David Noel Ng beat every major AI lab on HuggingFace's Open LLM Leaderboard in mid-2024 without running a single training step. No fine-tuning, no gradient descent, no weight updates of any kind. He took Alibaba's Qwen2-72B, found seven consecutive layers in the middle of the network, copied them, and stitched the architecture back together. The model — dnhkng/RYS-XLarge — topped the leaderboard across six benchmarks including IFEval, MATH Level 5, GPQA, and MMLU-PRO, running on a pair of consumer RTX 4090 GPUs.

The idea came from two earlier observations that stuck with Ng. Capable LLMs from 2023 could handle inputs encoded entirely in Base64 — a tokenization pattern completely alien to normal training data — and still produce coherent answers. Something inside the model was converting the input into an abstract internal form, reasoning there, and translating back out. Around the same time, a HuggingFace user named Alpindale released Goliath-120b, a model built by interleaving layers from two separate Llama-2 70B fine-tunes in a configuration no model had ever been trained on. It worked anyway. Both cases pointed to transformer architectures that were more modular than most researchers had assumed.

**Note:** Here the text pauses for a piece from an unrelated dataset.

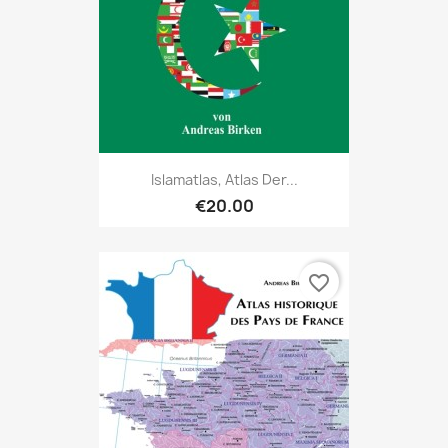
Islamatlas, Atlas Der...
€20.00
favorite_border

To find out how modular, Ng ran a sweep across 3,241 layer-duplication configurations — every (i, j) index pair representing a possible duplication range — evaluated with ExLlamaV2 on his two-GPU setup. He called it a brain scanner. The winning configuration was a seven-layer block in the network's middle third. From this, Ng developed what he calls a theory of LLM neuroanatomy: early layers convert tokens into format-agnostic abstract representations; middle layers do the reasoning; late layers translate back into text. Duplicate the middle section and you get more reasoning capacity without touching a single weight.

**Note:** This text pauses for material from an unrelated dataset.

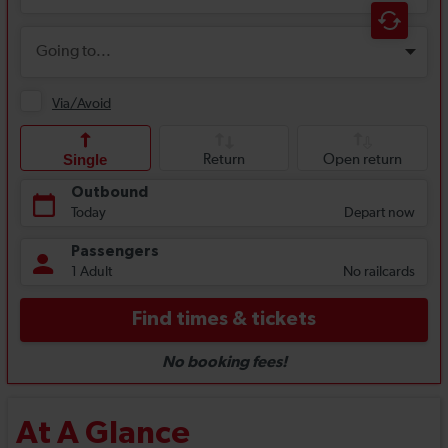
At A Glance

For agent developers, this matters beyond benchmark trivia. If a model's performance ceiling can be raised through architectural surgery alone — no GPU cluster, no training run — it changes what's achievable on constrained hardware. The quality of a base model's middle layers may be a better predictor of ceiling than raw parameter count or training budget. Ng did the original work in 2024; the full writeup only arrived recently, handing mechanistic interpretability researchers a concrete, testable framework and giving anyone building agents on consumer hardware a reason to look more carefully at what's happening inside the stack.